L'annonce d'un cancer pédiatrique ne s'improvise pas
L’une des clés pour améliorer l’annonce d’une maladie grave est la formation. Au CHU d’Angers, les internes apprennent à annoncer des cancers pédiatriques lors de mises en situation avec des comédiens.
CHU d’Angers, 10 heures du matin. Les soignants font le point sur les patients qui viennent d’arriver.
"On va parler de Hugo qui a 11 ans… Hugo s’est autopalpé une adénopathie cervicale, qui a augmenté depuis 3 semaines, il a perdu 3 kilos, avec une fièvre à 38,5 depuis 10 jours. Hugo a été adressé en consultation ORL pour une biopsie dont le résultat anatomopathologique est un lymphome de Hodgkin scléro-nodulaire", explique le Dr Stéphanie Proust, oncologue pédiatre au CHU d'Angers.
Les symptômes laissaient peu de place au doute. Les examens ont confirmé le diagnostic. Hugo, 11 ans, souffre bien d’un cancer du sang. C’est Sarah qui est chargée de l’annoncer à ses parents.
Un exercice essentiel pour les futurs médecins
Le moment est solennel, l’angoisse palpable. Sauf que tout est faux, les parents sont des comédiens et Sarah pas encore tout à fait médecin. Elle est interne en 6e année de pédiatrie. Cette consultation est une formation à l’annonce du cancer.
"Je voulais savoir ce qui vous a été dit de ce qui se passait pour Hugo ?", demande Sarah-Rita Bouhmouch, interne en pédiatrie au CHRU de Tours.
"On nous a dit que c'était un cancer et qu'on voit avec vous...Il est jeune quand même... On peut pas arriver aussi vite à dire que c'est un cancer... Ça peut être une erreur en fait...", commence le comédien.
Evoquer la possibilité d'un décès
Comme prévu dans le scénario, l’acteur joue le déni, mais Sarah ne se laisse pas déstabiliser. Elle insiste même pour qu’il s’asseye.
"Cette maladie qu’ils ont réussi à bien définir, est un lymphome. Est-ce que vous c’est quelque chose qui vous parle comme maladie le lymphome ? C’est un cancer du sang tout à fait", renchérit Sarah.
La salle est truffée de caméras et de micros, ce qui permet de diffuser la scène en direct dans la pièce d’à côté où un médecin et une psychologue scrutent les moindres faits et gestes de l’interne.

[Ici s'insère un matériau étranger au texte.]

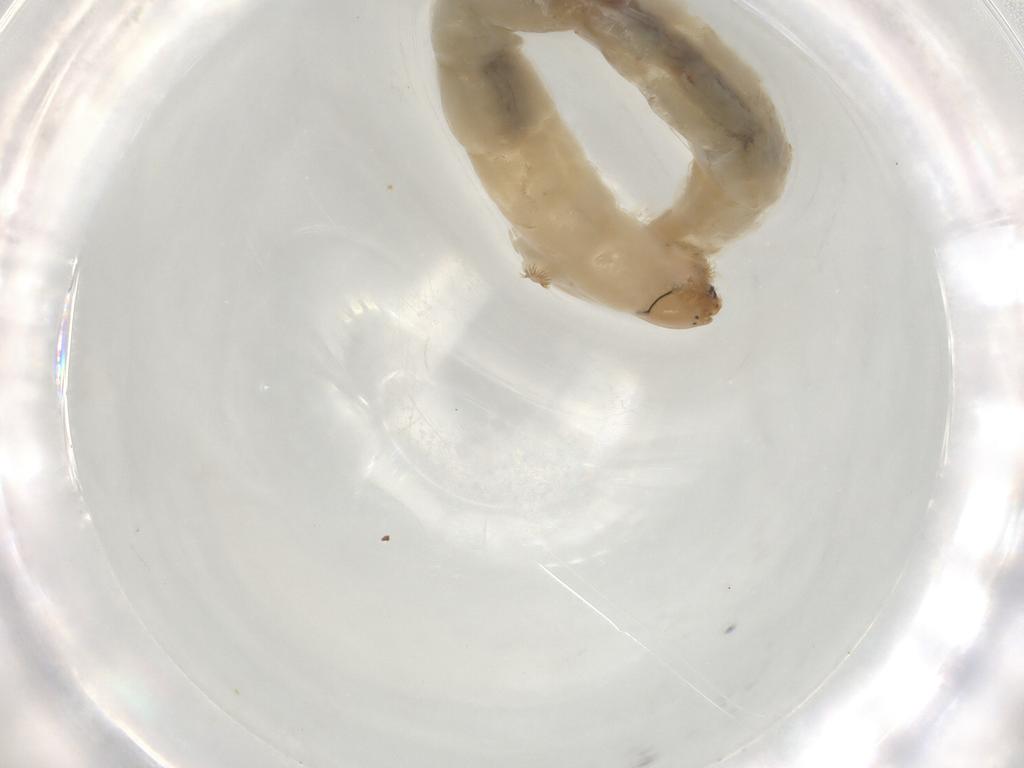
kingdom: Animalia
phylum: Arthropoda
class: Insecta
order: Diptera
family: Chironomidae
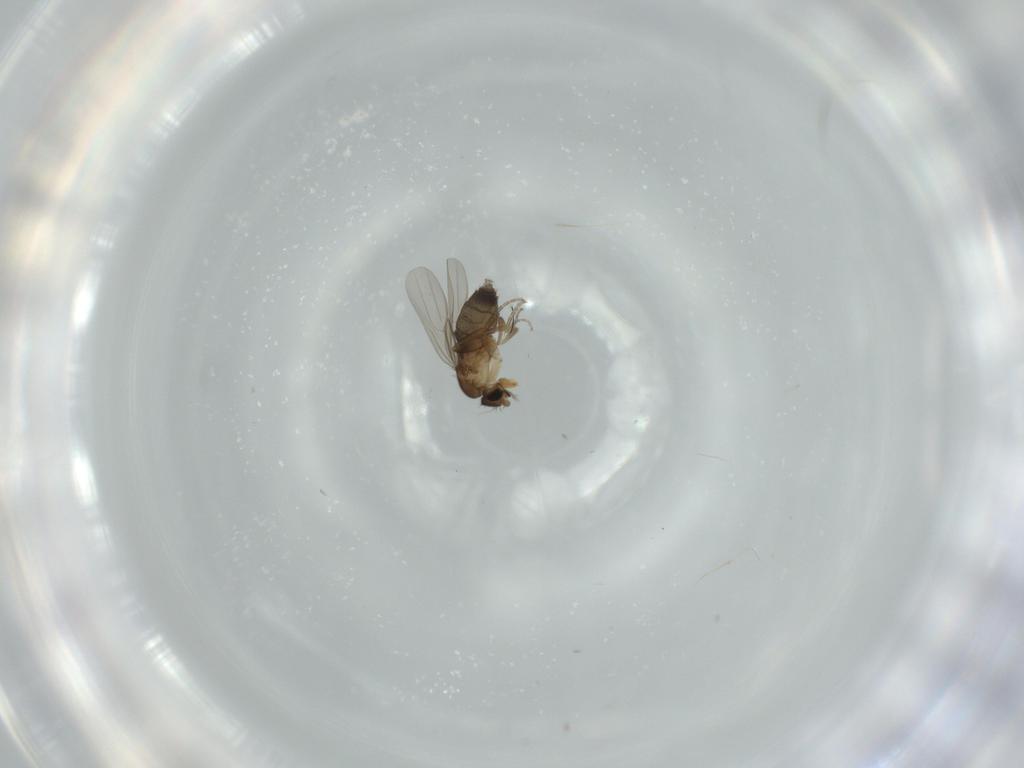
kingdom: Animalia
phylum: Arthropoda
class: Insecta
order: Diptera
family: Phoridae
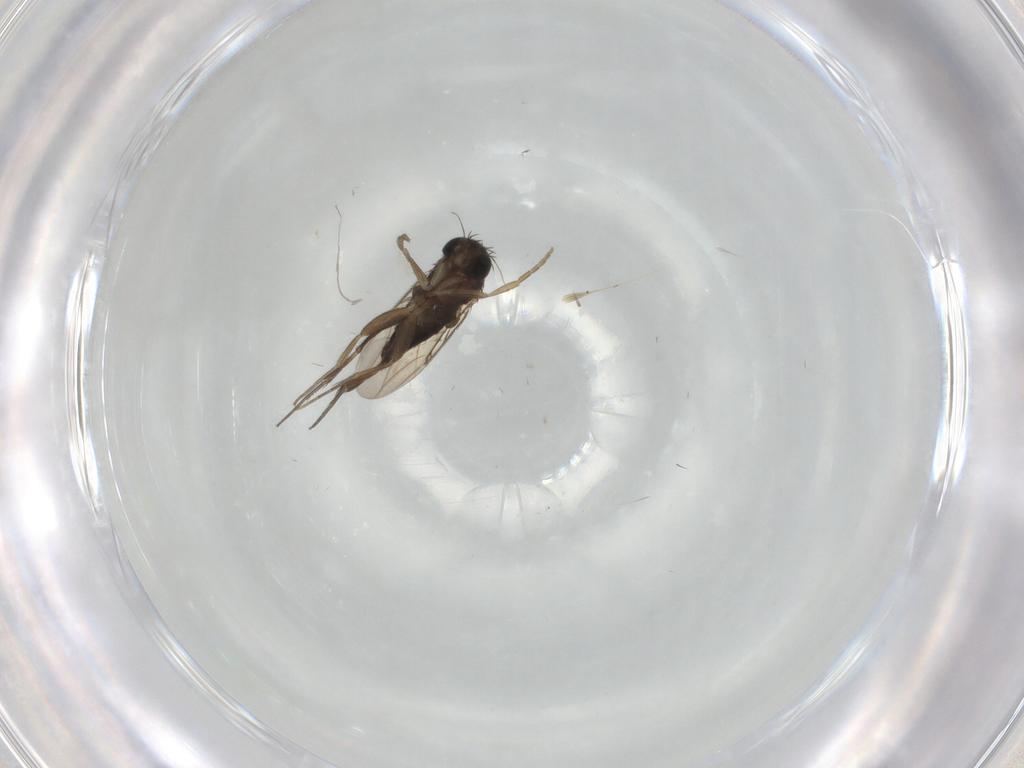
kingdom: Animalia
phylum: Arthropoda
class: Insecta
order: Diptera
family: Phoridae
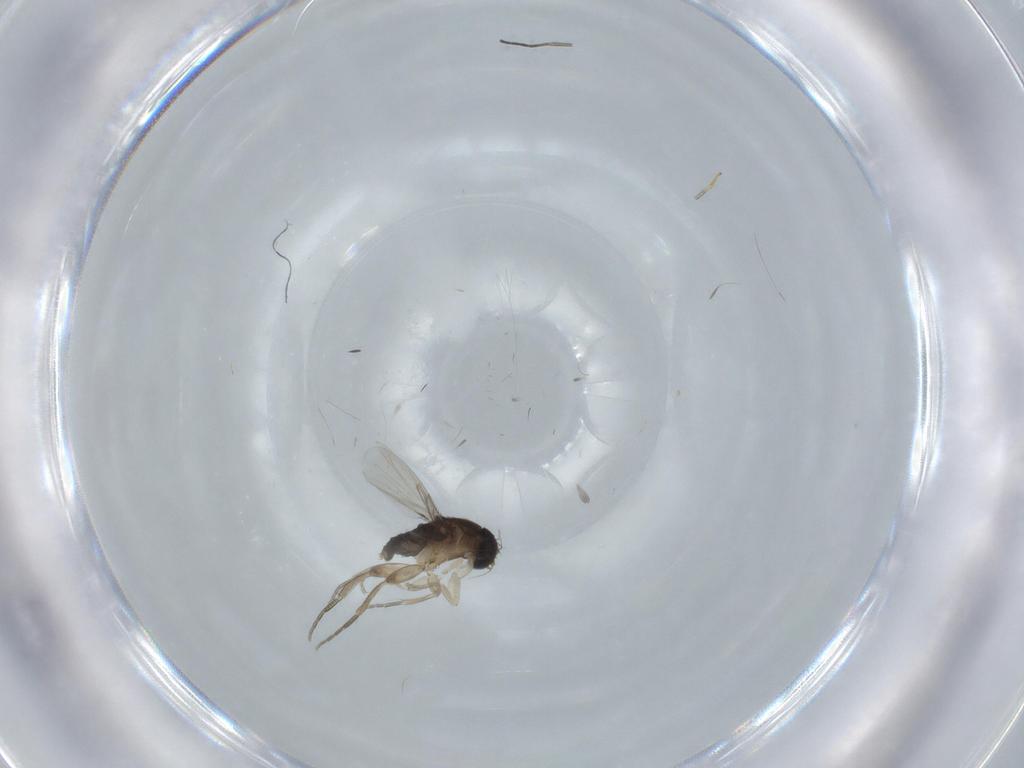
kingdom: Animalia
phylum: Arthropoda
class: Insecta
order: Diptera
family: Phoridae
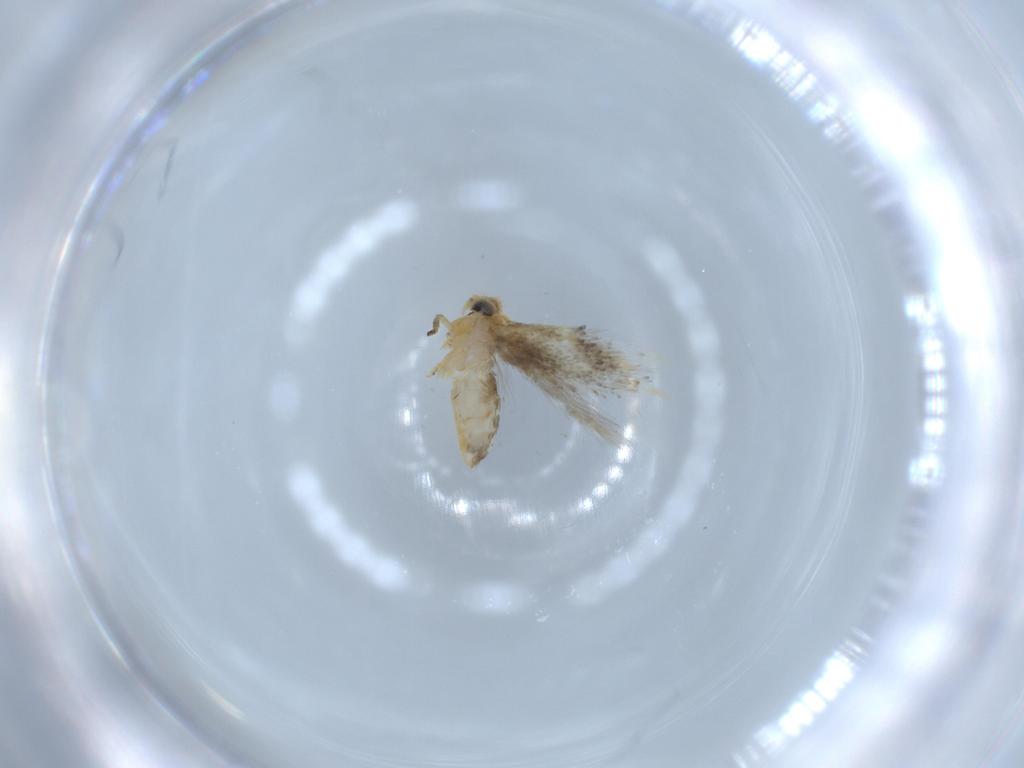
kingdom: Animalia
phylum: Arthropoda
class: Insecta
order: Lepidoptera
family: Nepticulidae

"On va observer sa posture, la manière dont il va parler, les mots qu’il va employer, est-ce qu’il va par exemple parler de cancer, est-ce qu’il va s’ajuster aux réactions que les parents vont avoir en face...", précise le Dr Stéphanie Proust.
"L’annonce d’un cancer, c’est dire ce qu’on n’a pas envie de dire à quelqu’un qui n’a pas envie de l’entendre. On vient générer un traumatisme pour les parents, pour l’enfant, pour l’adolescent parce qu’annoncer un cancer, c’est annoncer un risque de mort possible", explique Ingrid Cartier, psychologue en oncologie pédiatrique.
Une formation en cours de mise en place
Sarah doit réussir à capter l’attention des parents pris par l’émotion mais ils fuient sans cesse son regard.
"Je sais que ça fait énormément d’informations pour vous. Le lymphome de Hodgkin, est un cancer qu’on connaît et si on vous propose une chimiothérapie et un traitement, c’est parce que c’est un cancer qu’on arrive aussi à guérir", précise Sarah.
La consultation va durer 20 minutes pendant lesquelles l’interne doit rassurer les parents et donner toutes les informations sur les traitements. Finalement Sarah s’en est très bien sortie malgré ses doutes.
Le débriefing en présence des autres internes est une étape essentielle de la formation. Il permet de se préparer au mieux à ce moment délicat.
Depuis la réforme du 3e cycle, ce type de formation est inscrit dans le programme des études de médecine mais tous les hôpitaux ne le proposent pas encore.